* What to produce *
Copy the lines below word for word, leaving out every picture.

* Extracted records *
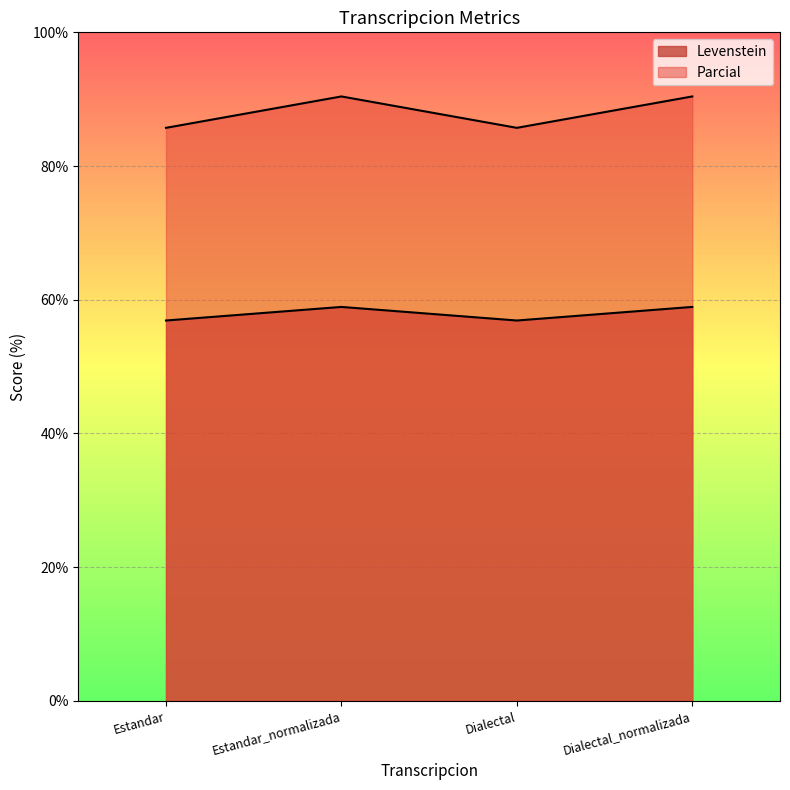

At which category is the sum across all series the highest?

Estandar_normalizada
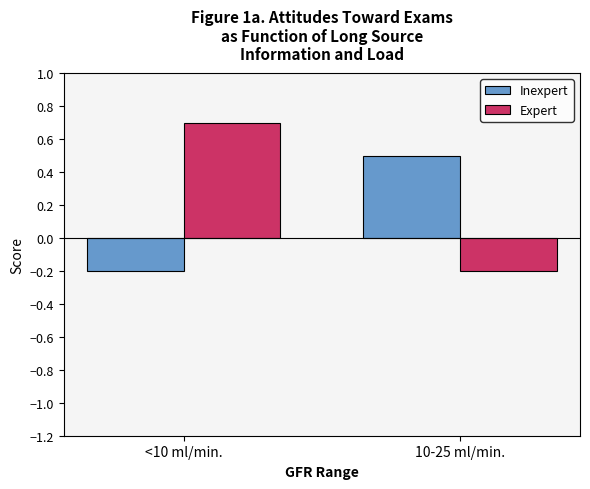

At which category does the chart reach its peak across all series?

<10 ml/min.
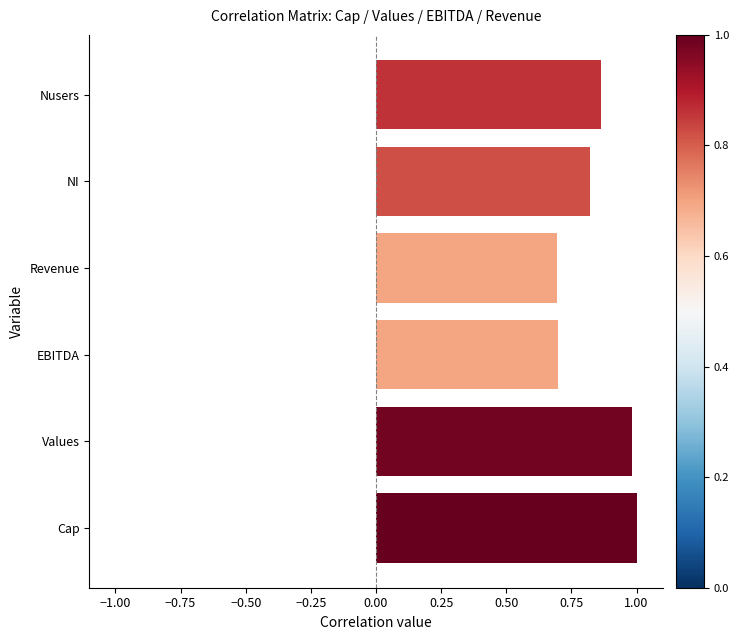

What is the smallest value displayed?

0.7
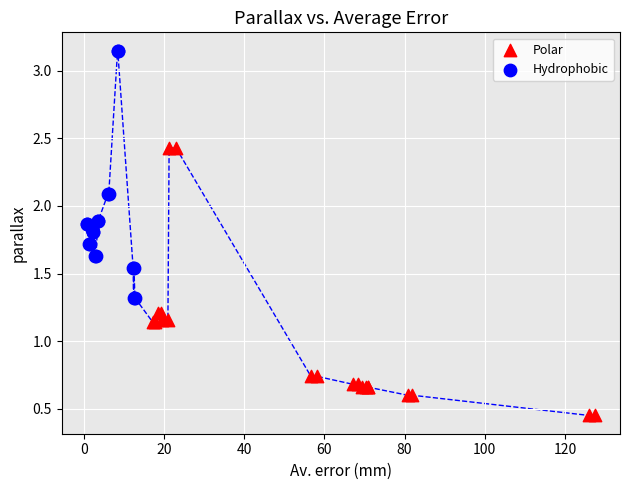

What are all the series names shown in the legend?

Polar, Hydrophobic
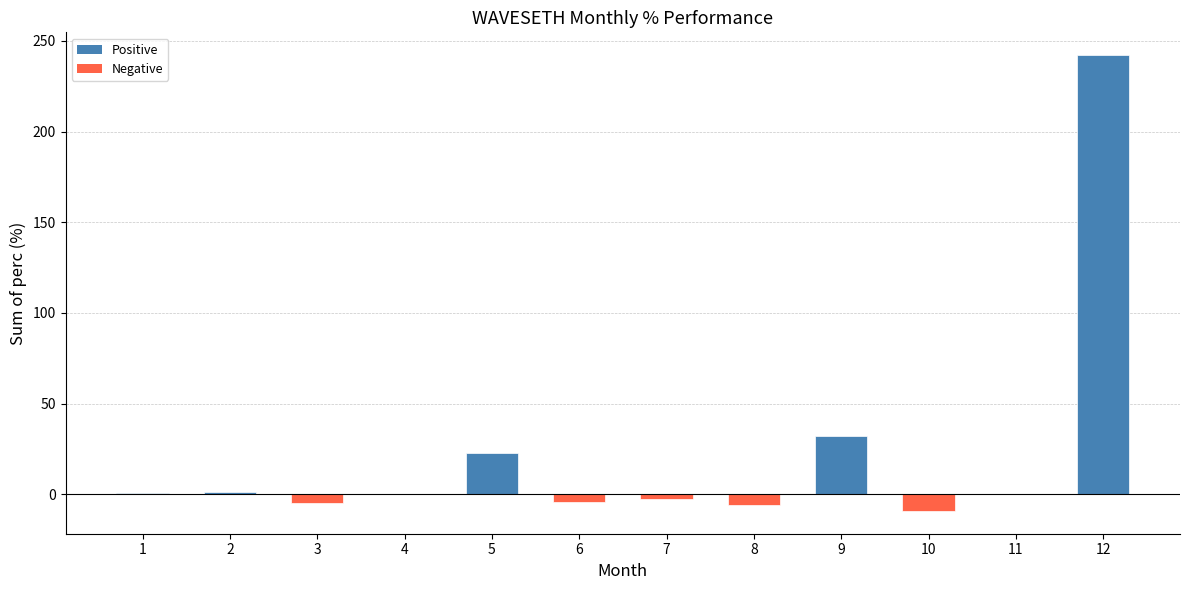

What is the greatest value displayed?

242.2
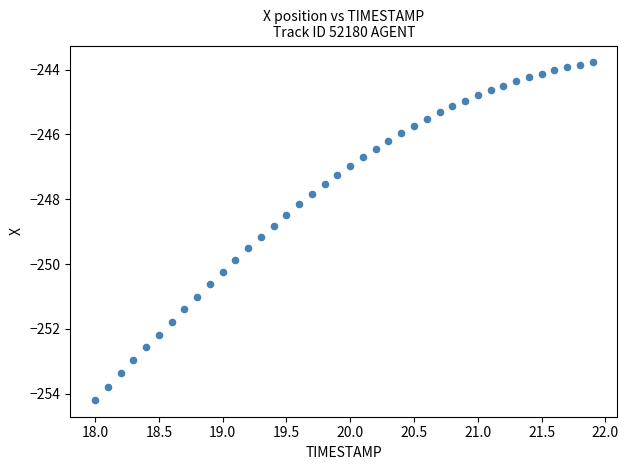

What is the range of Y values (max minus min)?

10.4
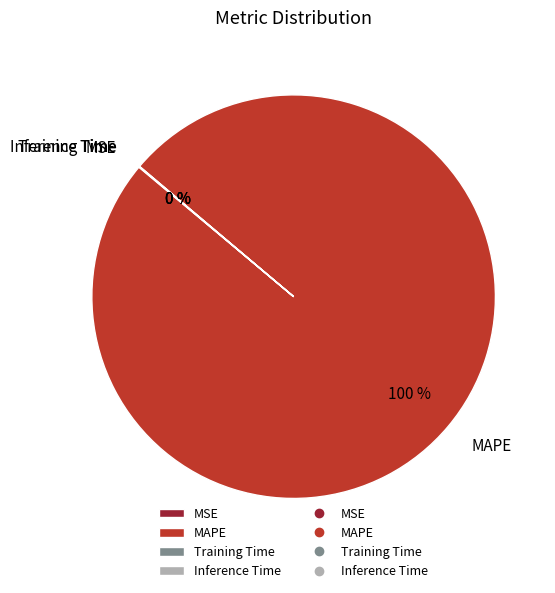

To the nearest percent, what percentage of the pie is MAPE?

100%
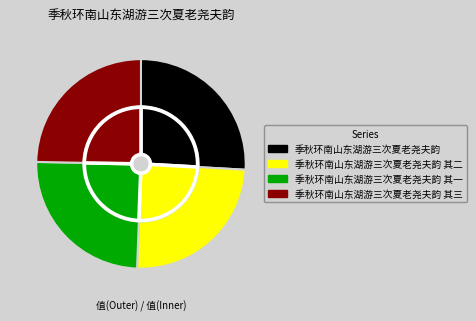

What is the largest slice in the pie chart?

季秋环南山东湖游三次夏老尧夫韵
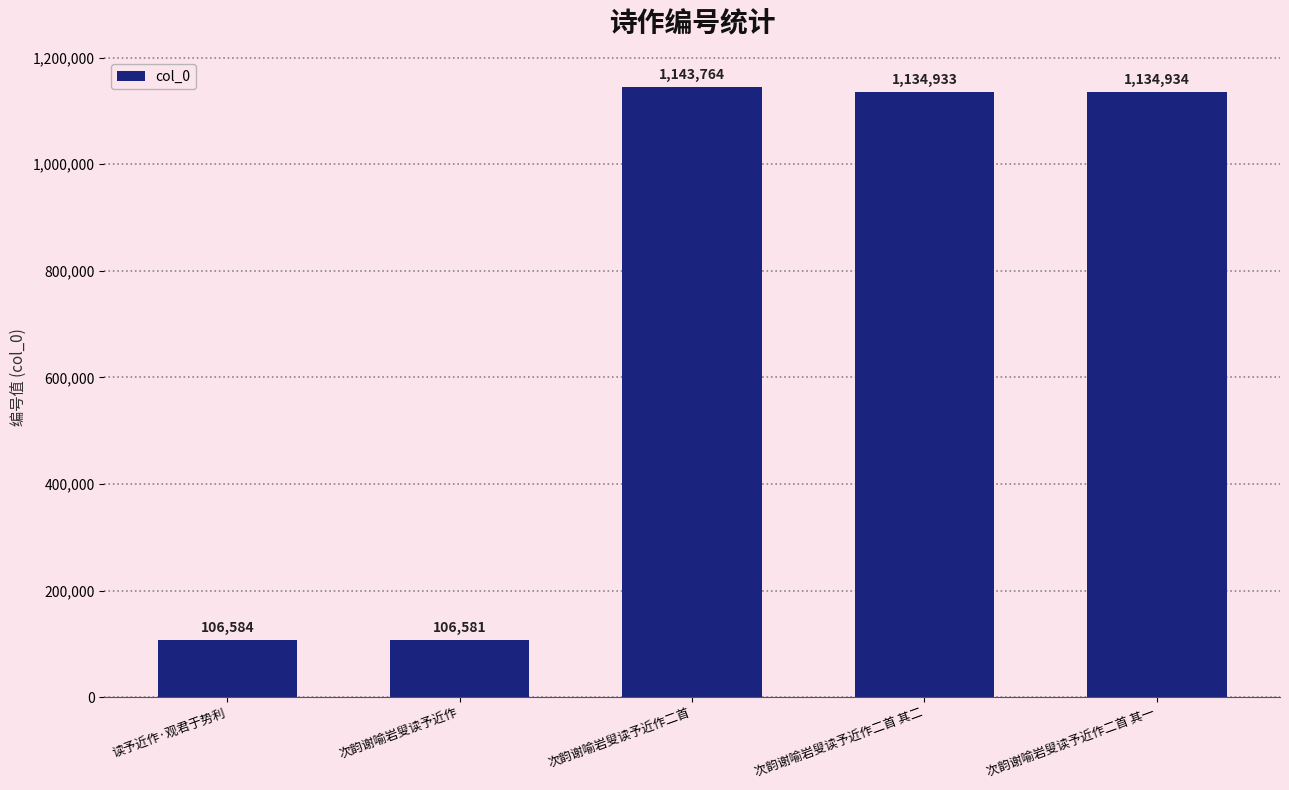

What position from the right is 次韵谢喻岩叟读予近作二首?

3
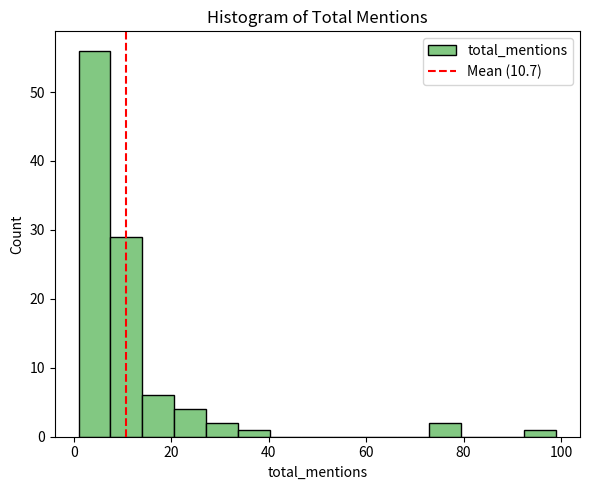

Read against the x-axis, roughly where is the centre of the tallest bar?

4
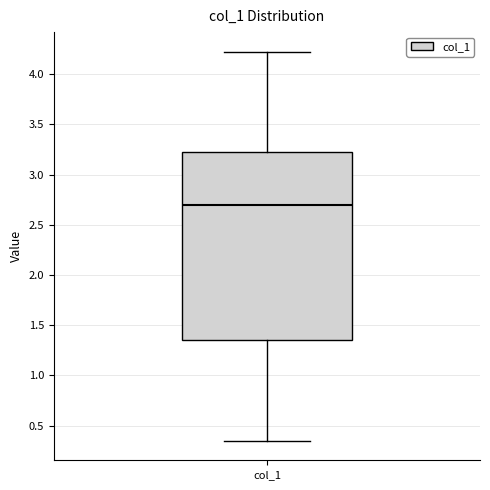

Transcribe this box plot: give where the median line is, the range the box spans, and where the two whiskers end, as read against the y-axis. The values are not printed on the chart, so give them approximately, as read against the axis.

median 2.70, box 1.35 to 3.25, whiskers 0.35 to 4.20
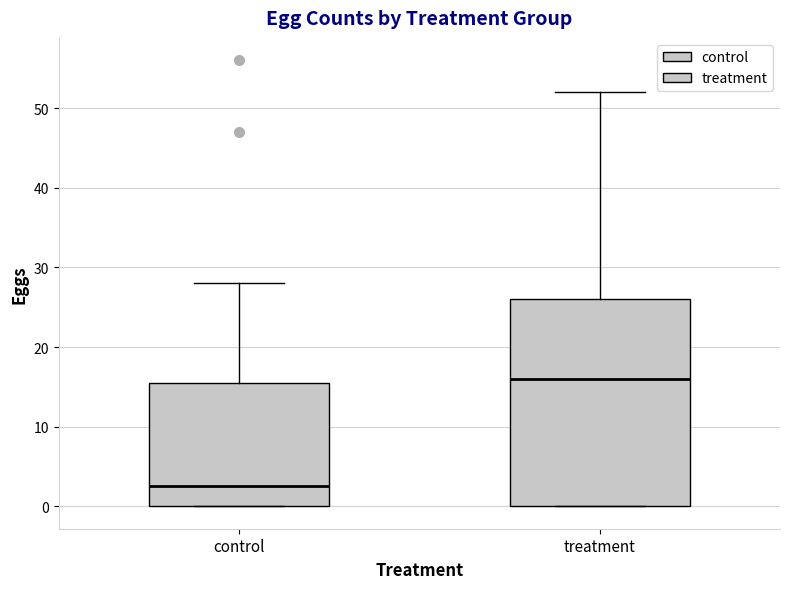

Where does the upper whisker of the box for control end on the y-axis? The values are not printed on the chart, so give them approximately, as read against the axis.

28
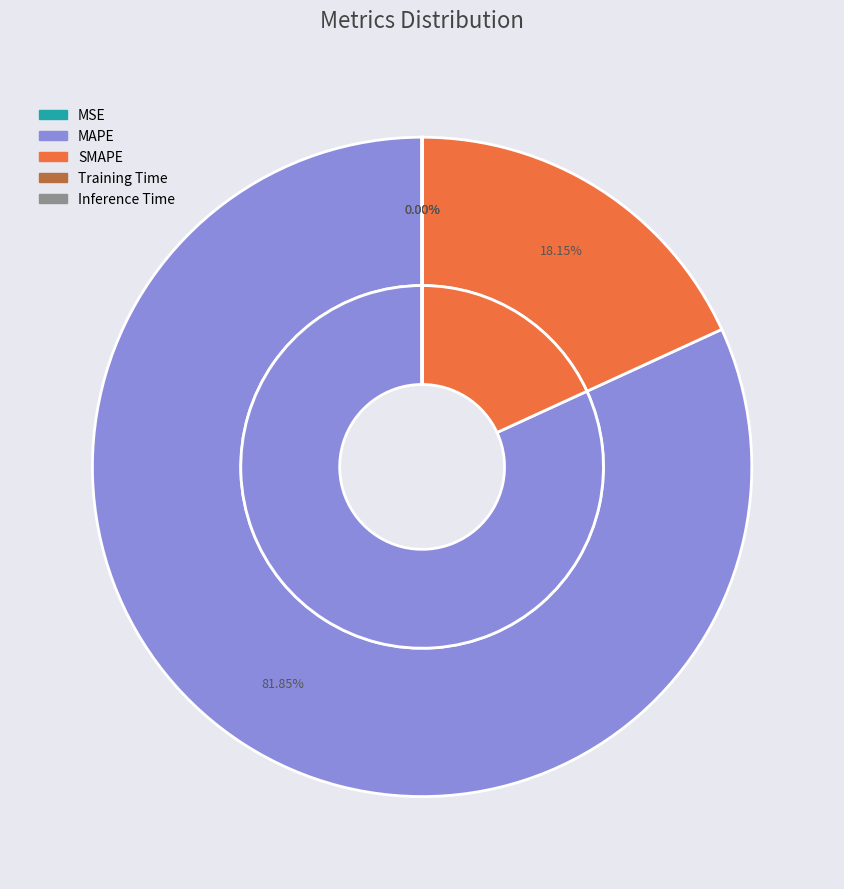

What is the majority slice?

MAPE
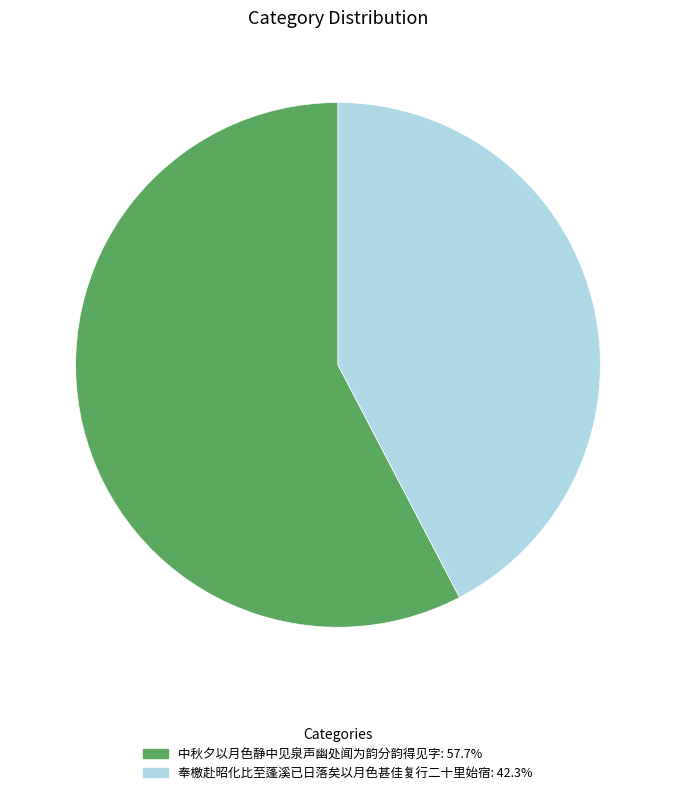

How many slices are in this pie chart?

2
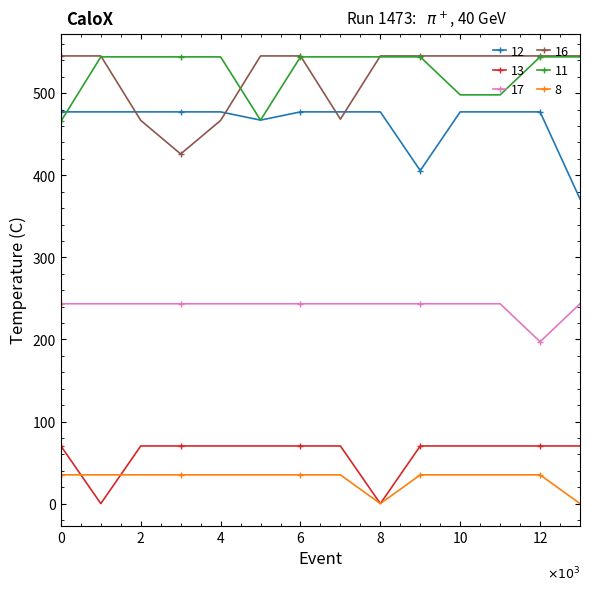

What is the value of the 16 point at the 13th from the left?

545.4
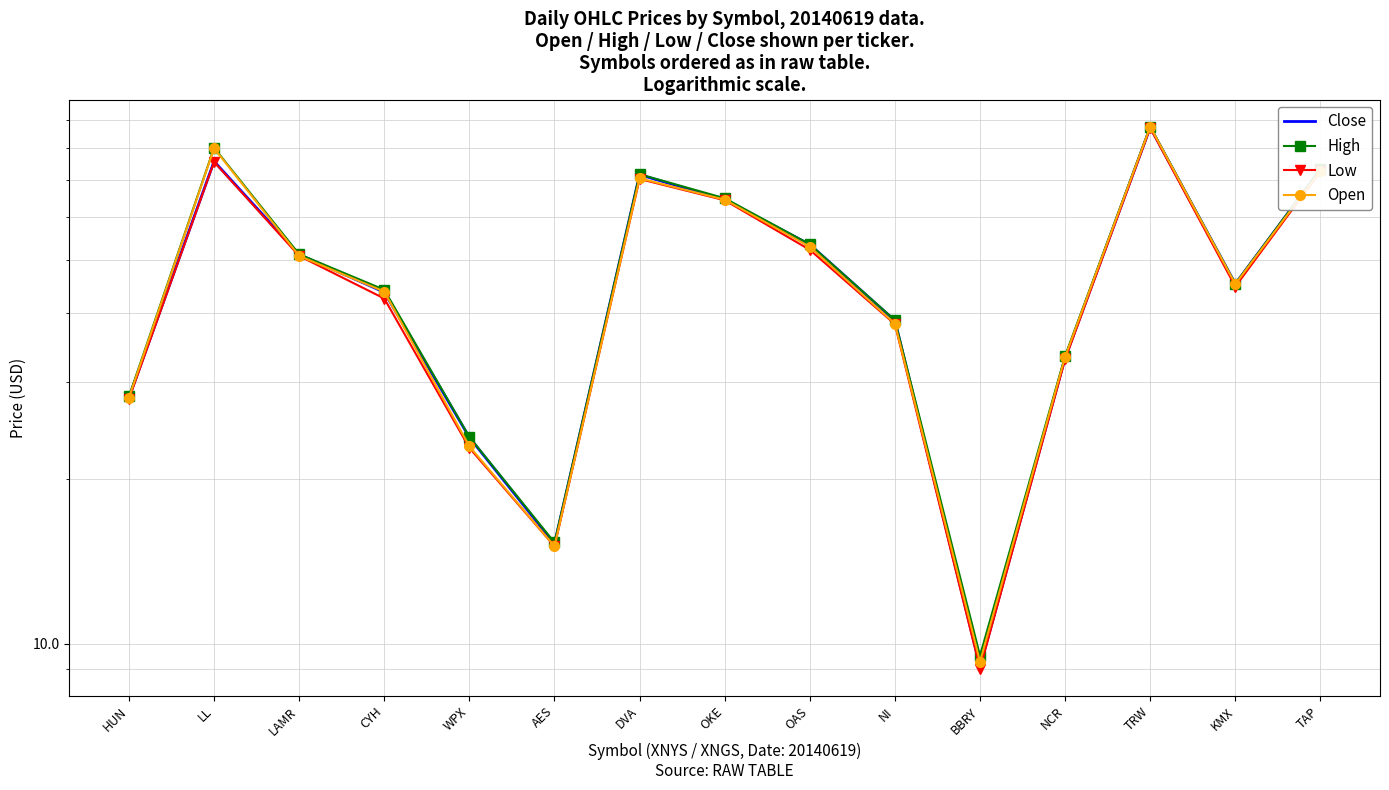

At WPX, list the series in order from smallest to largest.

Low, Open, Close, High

* Answer to this exercise *
At which category is the sum across all series the highest?

Estandar_normalizada

At which category does the chart reach its peak across all series?

<10 ml/min.

What is the smallest value displayed?

0.7

What are all the series names shown in the legend?

Polar, Hydrophobic

What is the greatest value displayed?

242.2

What is the range of Y values (max minus min)?

10.4

To the nearest percent, what percentage of the pie is MAPE?

100%

What is the largest slice in the pie chart?

季秋环南山东湖游三次夏老尧夫韵

What position from the right is 次韵谢喻岩叟读予近作二首?

3

Read against the x-axis, roughly where is the centre of the tallest bar?

4

Transcribe this box plot: give where the median line is, the range the box spans, and where the two whiskers end, as read against the y-axis. The values are not printed on the chart, so give them approximately, as read against the axis.

median 2.70, box 1.35 to 3.25, whiskers 0.35 to 4.20

Where does the upper whisker of the box for control end on the y-axis? The values are not printed on the chart, so give them approximately, as read against the axis.

28

What is the majority slice?

MAPE

How many slices are in this pie chart?

2

What is the value of the 16 point at the 13th from the left?

545.4

At WPX, list the series in order from smallest to largest.

Low, Open, Close, High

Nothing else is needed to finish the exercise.